F "Frank" Daly of Bangor enters a courtroom at the Penobscot Judicial Center in Bangor in this Sept. 30, 2019, file photo. Daly was found guilty of the murder of Israel Lewis, 51, in 2018. Credit: Gabor Degre / BDN

A Bangor man was sentenced Thursday at the Penobscot Judicial Center to 42 years in prison for the January 2018 shooting death of a local man at a Second Street boarding house.

A jury last year found F “Frank” Daly, 32, of Bangor guilty of intentional or knowing murder in the Jan. 7, 2018, death of 51-year-old Israel Lewis.

Superior Court Justice Ann Murray said in imposing the sentence that Daly has shown no remorse for his crime.

Daly maintained his innocence Thursday and quoted passages from the Bible.

“In no way, shape or form would I have done such a thing,” he told Murray.

Daly also said that he hopes the police find the real killer so Lewis’ family “may find peace.”

Daly allegedly shot the victim because Lewis was talking about him behind his back, the affidavit filed in support of a warrant for his arrest said. Witnesses at Daly’s trial testified that Daly and Lewis had met and the two had had “a beef” but thought it had been settled, Assistant Attorney General Lisa Bogue said Thursday.

Murray said she doubted the exact motive for shooting would ever be known.

Bogue recommended a 45-year sentence.

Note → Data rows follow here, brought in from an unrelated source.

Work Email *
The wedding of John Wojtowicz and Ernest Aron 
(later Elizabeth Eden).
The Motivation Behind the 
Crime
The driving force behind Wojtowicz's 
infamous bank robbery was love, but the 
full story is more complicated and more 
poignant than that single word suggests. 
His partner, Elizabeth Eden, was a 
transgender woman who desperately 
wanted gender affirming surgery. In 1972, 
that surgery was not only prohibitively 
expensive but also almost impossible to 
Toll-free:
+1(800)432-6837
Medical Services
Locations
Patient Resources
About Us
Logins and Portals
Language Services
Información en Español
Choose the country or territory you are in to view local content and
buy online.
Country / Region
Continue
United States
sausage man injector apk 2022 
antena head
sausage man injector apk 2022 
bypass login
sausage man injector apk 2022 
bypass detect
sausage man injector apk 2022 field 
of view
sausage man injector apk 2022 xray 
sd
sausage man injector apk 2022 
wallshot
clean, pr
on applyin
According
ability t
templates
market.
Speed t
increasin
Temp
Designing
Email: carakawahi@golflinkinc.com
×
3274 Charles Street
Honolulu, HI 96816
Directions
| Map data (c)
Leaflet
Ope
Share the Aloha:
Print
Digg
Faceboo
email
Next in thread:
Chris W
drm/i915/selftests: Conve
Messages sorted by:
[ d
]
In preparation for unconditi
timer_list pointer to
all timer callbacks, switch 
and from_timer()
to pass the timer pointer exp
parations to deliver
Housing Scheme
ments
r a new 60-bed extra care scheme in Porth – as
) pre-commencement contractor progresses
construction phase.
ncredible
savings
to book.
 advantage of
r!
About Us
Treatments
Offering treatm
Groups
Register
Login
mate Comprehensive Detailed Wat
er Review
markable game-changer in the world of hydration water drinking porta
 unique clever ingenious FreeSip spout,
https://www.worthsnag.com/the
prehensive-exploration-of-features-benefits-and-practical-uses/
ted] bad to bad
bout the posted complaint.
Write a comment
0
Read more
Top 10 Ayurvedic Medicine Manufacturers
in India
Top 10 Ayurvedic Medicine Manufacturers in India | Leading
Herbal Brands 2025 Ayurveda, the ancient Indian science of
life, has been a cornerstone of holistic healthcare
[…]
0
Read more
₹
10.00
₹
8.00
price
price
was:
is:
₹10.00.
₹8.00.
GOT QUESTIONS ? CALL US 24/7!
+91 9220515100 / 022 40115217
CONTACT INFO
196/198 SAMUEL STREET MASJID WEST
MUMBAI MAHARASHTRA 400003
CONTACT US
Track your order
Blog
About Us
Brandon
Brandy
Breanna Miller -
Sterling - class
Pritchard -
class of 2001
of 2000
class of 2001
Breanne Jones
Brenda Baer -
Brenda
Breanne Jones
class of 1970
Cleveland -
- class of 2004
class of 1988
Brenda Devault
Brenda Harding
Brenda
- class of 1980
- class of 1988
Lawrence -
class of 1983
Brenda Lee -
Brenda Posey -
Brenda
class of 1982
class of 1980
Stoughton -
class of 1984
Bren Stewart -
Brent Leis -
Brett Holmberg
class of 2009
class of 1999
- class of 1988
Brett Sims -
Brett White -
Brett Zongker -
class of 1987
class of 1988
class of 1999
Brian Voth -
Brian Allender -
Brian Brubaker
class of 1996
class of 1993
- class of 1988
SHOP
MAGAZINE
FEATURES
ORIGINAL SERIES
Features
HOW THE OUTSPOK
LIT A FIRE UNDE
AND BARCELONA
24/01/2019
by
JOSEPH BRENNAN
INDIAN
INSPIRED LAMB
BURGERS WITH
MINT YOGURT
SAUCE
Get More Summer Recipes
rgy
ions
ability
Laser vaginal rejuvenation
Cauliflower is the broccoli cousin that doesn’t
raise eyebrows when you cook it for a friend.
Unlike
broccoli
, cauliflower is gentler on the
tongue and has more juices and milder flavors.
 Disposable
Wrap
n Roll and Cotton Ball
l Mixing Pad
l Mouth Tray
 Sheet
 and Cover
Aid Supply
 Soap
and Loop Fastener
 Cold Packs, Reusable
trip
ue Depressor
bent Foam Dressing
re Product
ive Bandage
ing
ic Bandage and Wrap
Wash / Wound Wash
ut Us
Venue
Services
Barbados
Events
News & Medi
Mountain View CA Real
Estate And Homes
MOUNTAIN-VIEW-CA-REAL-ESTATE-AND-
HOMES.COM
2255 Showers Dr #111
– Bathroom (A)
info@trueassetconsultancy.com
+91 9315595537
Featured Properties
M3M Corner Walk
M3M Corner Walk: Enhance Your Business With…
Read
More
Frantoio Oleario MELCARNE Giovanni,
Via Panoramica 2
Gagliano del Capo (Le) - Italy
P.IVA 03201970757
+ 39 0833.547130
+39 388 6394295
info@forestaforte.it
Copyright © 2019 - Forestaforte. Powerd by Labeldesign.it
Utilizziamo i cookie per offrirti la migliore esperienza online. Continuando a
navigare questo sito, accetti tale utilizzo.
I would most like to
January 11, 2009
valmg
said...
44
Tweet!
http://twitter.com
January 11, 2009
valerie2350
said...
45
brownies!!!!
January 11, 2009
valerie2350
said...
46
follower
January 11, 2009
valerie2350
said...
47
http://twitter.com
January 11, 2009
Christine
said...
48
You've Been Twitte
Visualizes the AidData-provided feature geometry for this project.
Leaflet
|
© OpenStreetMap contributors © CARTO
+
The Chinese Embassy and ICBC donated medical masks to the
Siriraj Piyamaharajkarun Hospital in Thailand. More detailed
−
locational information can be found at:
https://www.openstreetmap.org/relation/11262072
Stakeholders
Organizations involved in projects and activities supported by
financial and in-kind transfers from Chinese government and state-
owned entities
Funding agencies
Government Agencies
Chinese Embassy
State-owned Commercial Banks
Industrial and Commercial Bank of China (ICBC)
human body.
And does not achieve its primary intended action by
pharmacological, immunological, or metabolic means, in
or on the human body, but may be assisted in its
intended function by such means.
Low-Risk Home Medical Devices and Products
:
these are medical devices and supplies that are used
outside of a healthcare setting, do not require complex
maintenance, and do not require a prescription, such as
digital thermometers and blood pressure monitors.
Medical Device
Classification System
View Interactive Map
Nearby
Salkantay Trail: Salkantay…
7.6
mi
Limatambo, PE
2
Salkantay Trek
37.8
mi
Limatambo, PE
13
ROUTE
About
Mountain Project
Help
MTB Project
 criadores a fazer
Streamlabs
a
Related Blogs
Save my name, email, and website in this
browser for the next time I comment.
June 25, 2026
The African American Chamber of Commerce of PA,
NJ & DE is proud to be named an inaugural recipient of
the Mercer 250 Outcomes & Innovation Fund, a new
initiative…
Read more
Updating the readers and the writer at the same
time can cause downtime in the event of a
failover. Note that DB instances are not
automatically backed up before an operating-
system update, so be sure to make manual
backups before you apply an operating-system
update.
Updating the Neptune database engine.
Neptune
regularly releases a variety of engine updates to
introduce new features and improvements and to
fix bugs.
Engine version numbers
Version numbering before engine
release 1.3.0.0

Defense attorney Robert Van Horn of Ellsworth urged the judge to send Daly to prison for between 30 and 32 years.

The penalty for murder in Maine is between 25 years and life in prison.

In addition to prison time, Murray ordered Daly to pay $4,650 in restitution to the Maine Victims’ Compensation Fund, which contributed that amount toward Lewis’ funeral expenses.

Van Horn said Thursday outside the courthouse that Daly would appeal his conviction and sentence to the Maine Supreme Judicial Court.

“He will continue fighting to prove his innocence,” the lawyer said.

Daly appeared in person wearing a suit, dress shirt, tie and a mask. Every person in the courtroom was required to wear a mask or a face shield and social distancing measures were enforced by court officers.

Some family members and friends of the victim and the defendant appeared remotely on large flat screens in the courtroom but not without technical glitches that slowed the proceeding. Others appeared and spoke in person.

Daly was the second man to be sentenced for murder since the COVID-19 pandemic brought court cases to a near standstill in Maine. Noah Gaston, 38, of Windham was sentenced June 26 at the Cumberland County Courthouse in Portland for shooting and killing his wife in early 2016 in their home. He claimed he thought she was an intruder.

The sentencing of Daly, who does not have a traditional first name, was delayed in February when he fired his legal team and was appointed a new lawyer. It was continued again indefinitely in March when the court system curtailed operations to limit the spread of the coronavirus.

The start of Daly’s trial, originally scheduled for June 2019, also was delayed until September after the retirement of a prosecutor.

Lewis was shot twice: once in the chest and once in the head, according to trial testimony. Shell casings from a 9 mm Ruger handgun found at the murder scene matched the weapon found in the ceiling of an apartment that Daly shared with two other people on Ohio Street, the prosecution told jurors.

Daly did not take the stand in his own defense. His attorneys asserted at his trial that the state’s case was solely circumstantial. There were no fingerprints, DNA testing, witnesses or photographs that could verify Daly was at the Second Street boarding house at the time of the murder, they told jurors.

Daly had been held without bail at the Penobscot County Jail since his arrest Jan. 27, 2018.